When you retype the records that follow, keep each word as it is and drop any pictures.

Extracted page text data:
◇ ◇ ◇ ◇ ◇
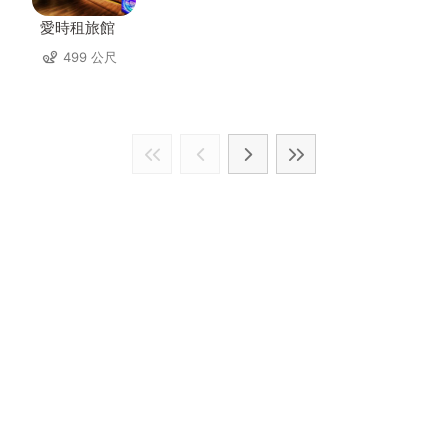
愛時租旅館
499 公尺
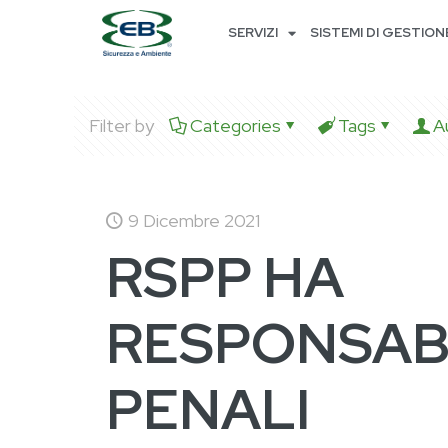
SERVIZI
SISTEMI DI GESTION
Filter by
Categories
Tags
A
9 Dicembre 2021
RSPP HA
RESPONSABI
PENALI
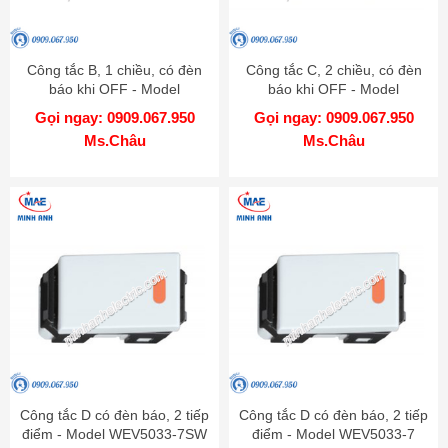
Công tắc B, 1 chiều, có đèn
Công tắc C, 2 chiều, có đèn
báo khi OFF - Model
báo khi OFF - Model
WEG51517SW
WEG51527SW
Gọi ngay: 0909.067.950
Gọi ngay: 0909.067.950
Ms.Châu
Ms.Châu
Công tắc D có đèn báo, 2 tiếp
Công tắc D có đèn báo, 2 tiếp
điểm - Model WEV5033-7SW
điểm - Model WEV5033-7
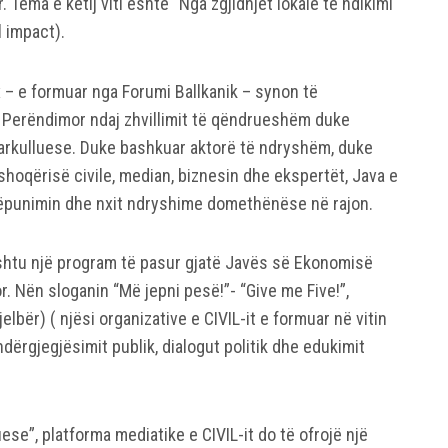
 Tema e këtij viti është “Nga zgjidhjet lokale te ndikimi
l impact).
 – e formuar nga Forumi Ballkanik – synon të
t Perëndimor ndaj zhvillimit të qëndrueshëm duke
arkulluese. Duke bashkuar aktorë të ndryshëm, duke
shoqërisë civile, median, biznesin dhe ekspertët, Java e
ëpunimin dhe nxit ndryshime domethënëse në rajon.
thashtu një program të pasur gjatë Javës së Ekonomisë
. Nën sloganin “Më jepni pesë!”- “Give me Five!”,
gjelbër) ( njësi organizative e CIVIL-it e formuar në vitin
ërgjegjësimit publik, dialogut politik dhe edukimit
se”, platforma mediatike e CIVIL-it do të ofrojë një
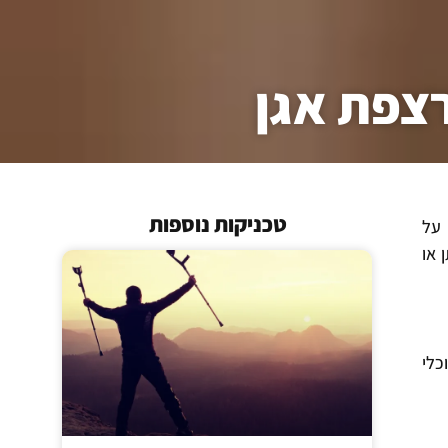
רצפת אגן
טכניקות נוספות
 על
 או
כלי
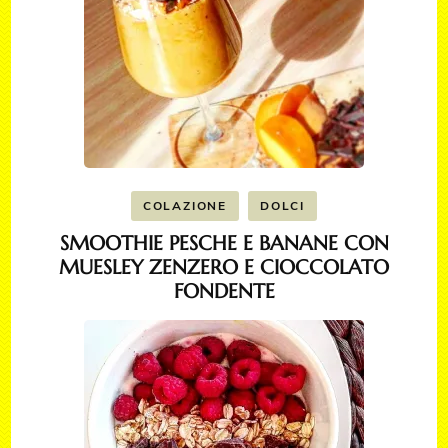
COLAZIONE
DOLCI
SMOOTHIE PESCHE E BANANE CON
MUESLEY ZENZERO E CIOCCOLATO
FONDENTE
◇ ◇ ◇ ◇ ◇
EXERCISE SOLUTION:
愛時租旅館
499 公尺
SERVIZI
SISTEMI DI GESTION
Filter by
Categories
Tags
A
9 Dicembre 2021
RSPP HA
RESPONSABI
PENALI
Công tắc B, 1 chiều, có đèn
Công tắc C, 2 chiều, có đèn
báo khi OFF - Model
báo khi OFF - Model
WEG51517SW
WEG51527SW
Gọi ngay: 0909.067.950
Gọi ngay: 0909.067.950
Ms.Châu
Ms.Châu
Công tắc D có đèn báo, 2 tiếp
Công tắc D có đèn báo, 2 tiếp
điểm - Model WEV5033-7SW
điểm - Model WEV5033-7
 Tema e këtij viti është “Nga zgjidhjet lokale te ndikimi
l impact).
 – e formuar nga Forumi Ballkanik – synon të
t Perëndimor ndaj zhvillimit të qëndrueshëm duke
arkulluese. Duke bashkuar aktorë të ndryshëm, duke
shoqërisë civile, median, biznesin dhe ekspertët, Java e
ëpunimin dhe nxit ndryshime domethënëse në rajon.
thashtu një program të pasur gjatë Javës së Ekonomisë
. Nën sloganin “Më jepni pesë!”- “Give me Five!”,
gjelbër) ( njësi organizative e CIVIL-it e formuar në vitin
ërgjegjësimit publik, dialogut politik dhe edukimit
se”, platforma mediatike e CIVIL-it do të ofrojë një
רצפת אגן
טכניקות נוספות
 על
 או
כלי
COLAZIONE
DOLCI
SMOOTHIE PESCHE E BANANE CON
MUESLEY ZENZERO E CIOCCOLATO
FONDENTE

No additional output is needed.